This blogger couldn't pass up a Jaguar-meets-Jazzmaster growling machine with three P-90s.
I’m a sucker for almost any guitar with P-90 pickups, especially if it’s an oddball. I found this baby on eBay by accident and was intrigued by its looks and features. It’s a Jay Turser Surfmaster, which looks kind of like a cross between a Jaguar and a Jazzmaster. Normally those two Fender models are not a blip on my radar, but this one also sported three P-90 pickups—whoa! They had me at hello with that. I won it for $154 plus $39 shipping ($193 total).
My new Surfmaster, which I’ve transformed into a vibey blues machine.
When my Surfmaster arrived, it still had the protective plastic over the pickguard and looked great with its teal finish.

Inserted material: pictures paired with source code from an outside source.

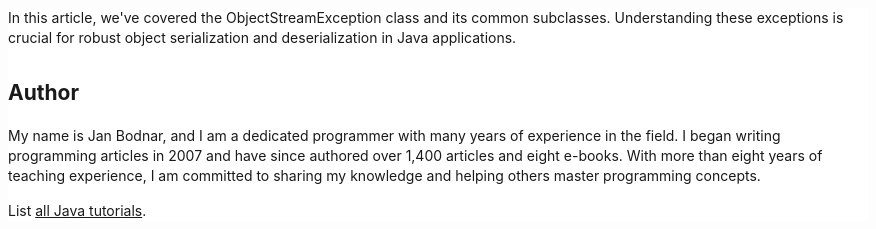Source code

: In this article, we've covered the ObjectStreamException class and
its common subclasses. Understanding these exceptions is crucial for robust
object serialization and deserialization in Java applications.

## Author

My name is Jan Bodnar, and I am a dedicated programmer with many years of
experience in the field. I began writing programming articles in 2007 and have
since authored over 1,400 articles and eight e-books. With more than eight years
of teaching experience, I am committed to sharing my knowledge and helping
others master programming concepts.

List [all Java tutorials](/java/).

Overall it had a really cool vibe, but it’s rare I get a guitar that doesn’t need some tweaking, and this was no exception. Several things bothered me about it: The cheesy tremolo seemed to go out of tune with every string bend and the P-90s were positioned way too far from the strings to be punchy and loud enough for me. For reasons I cannot explain, most P-90 equipped guitars these days have no easy, efficient way to adjust the height of the pickups. I had to take the strings off, unscrew the pickguard and add foam rubber to build up the height of all three pickups. That seems silly and tedious by today’s standards, but most manufacturers still wrongly assume one height fits all.
Originally these P-90s were set too low in the body, so I had to disassemble the guitar and install foam shims to bring them closer to the strings.
Once I got done with that, the next step was to do something with the tremolo system. I took it apart and discovered I could max out the tremolo adjustment screws and thereby deactivate the tremolo, converting it into a stop tailpiece of sorts, which suited my blues playing much better anyway. I don’t care how cool they look, I hate guitars that won’t stay in tune.
The Surfmaster doesn’t lack tone switches!
Once I put some fresh GHS strings on my Surfmaster and started playing, it finally felt right and sounded great. The extra switches located on the upper bout are actually useful, too. They change the tonal variations of the pickups without thinning out the sound too much.
The wang bar kept putting the strings out of tune, so I converted the trem into a fixed tailpiece by fully tightening the tension-adjustment screws.
Bottom Feeder Tip #278: Never be afraid to roll up your sleeves and tinker with a guitar’s innards if you have a pretty good idea how things work. Sure, I could have left the tweaking to my tech, but after taking this Surfmaster apart, I now understand it a lot better. It’s a keeper for now—and a cool lookin’ blues machine.